* PROVIDED PASSAGE
=== Begin Enclosure ===
TransUnion L.L.C., Chicago, today announced that its TransUnion Healthcare unit has acquired Financial Healthcare Systems L.L.C., Centennial, Colo.

TransUnion collects information about whether consumers have made their mortgage payments, auto loan payments, credit card payments, and payments to hospitals and other health care providers on time.

The Financial Healthcare FHSClearQuote system gives consumers an estimate of what their out-of-pocket costs for health care will be before they get the care – and run up the kinds of bills that TransUnion ends up tracking.

The companies are not saying how much TransUnion is paying for Financial Healthcare.

Timothy Estes, chief executive of Financial Healthcare, says he and his colleagues are excited to be part of a company that can provide the resources Financial Healthcare needs to grow.

Although TransUnion is best known as a credit bureau, it also offers a Revenue Manager system that helps doctors and hospitals handle patients who are depending on charity care programs or paying for care out of their own pockets, or both.

TransUnion will be combining the FHSClearQuote system with the Revenue Manager system and offering the combined system to existing Revenue Manager and FHSClearQuote system clients, TransUnion says.

NUMBER CRUNCHER

This seems to be the Year of the Actuary.

CNO Financial Group Inc., Carmel, Ind. (NYSE:CNO), became the latest company to make a high-profile actuary hire earlier this week when it brought Blake Westerfield aboard as vice president, product management, worksite health and specified disease. He will report to Dick Garner, who’s the senior vice president of product management for health.

Westerfield has been the chief actuary at Guarantee Trust Life Insurance Company, Glenview, Ill.

Before that, he worked for Celtic Insurance Company, Chicago.

Westerfield has a bachelor’s degree in actuarial science from the University of Illinois and a master’s degree in business from the management school at Northwestern University. (One of my alma maters.)

He is an associate of the Society of Actuaries, Schaumburg, Ill., and a member of the American Academy of Actuaries, Washington.

BROWN & BROWN

Brown & Brown Inc., Daytona Beach, Fla. (NYSE:BRO), is reporting $44 million in net income for the third quarter on $260 million, compared with $44 million in net income on $248 million in revenue for the third quarter of 2010.

Like UnitedHealth Group Inc., Minnetonka, Minn. (NYSE:UNH) – a giant health insurer that also reported earnings today – Brown & Brown scraped up flat earnings on somewhat higher revenue.

The company is best known as a property-casualty insurance broker, but it also sells health insurance and other employee benefits.
=== End Enclosure ===
* QUESTIONS TO ANSWER
**a.** List every person named in the insurance news excerpt.
**b.** Reproduce the insurance news excerpt word for word, starting with "Like UnitedHealth Group" and going on through "other employee benefits.".
Answer using only the insurance news excerpt above.

* GIVEN DATA
=== Begin Enclosure ===
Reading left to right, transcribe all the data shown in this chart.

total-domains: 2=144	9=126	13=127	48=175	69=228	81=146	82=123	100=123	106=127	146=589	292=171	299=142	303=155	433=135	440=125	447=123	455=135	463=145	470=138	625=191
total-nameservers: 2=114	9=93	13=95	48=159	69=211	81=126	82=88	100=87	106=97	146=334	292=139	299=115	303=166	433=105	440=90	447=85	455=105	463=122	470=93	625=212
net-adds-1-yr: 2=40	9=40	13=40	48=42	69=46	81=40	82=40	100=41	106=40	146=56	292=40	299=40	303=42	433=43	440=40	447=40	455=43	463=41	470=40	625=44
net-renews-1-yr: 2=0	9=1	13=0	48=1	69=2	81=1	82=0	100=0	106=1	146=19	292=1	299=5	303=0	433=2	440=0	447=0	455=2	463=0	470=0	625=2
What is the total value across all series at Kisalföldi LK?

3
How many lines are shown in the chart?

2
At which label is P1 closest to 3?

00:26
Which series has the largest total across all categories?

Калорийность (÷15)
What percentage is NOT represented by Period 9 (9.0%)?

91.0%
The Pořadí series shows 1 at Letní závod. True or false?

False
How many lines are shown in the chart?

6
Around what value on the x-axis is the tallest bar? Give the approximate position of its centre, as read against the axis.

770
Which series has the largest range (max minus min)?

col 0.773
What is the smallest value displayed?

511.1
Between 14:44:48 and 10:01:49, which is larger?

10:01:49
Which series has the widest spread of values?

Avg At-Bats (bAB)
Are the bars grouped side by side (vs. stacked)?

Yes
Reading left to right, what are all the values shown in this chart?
=== End Enclosure ===
* ANSWERS TO THE EXERCISES
**a.** Timothy Estes, Blake Westerfield, Dick Garner

**b.**
Like UnitedHealth Group Inc., Minnetonka, Minn. (NYSE:UNH) – a giant health insurer that also reported earnings today – Brown & Brown scraped up flat earnings on somewhat higher revenue.

The company is best known as a property-casualty insurance broker, but it also sells health insurance and other employee benefits.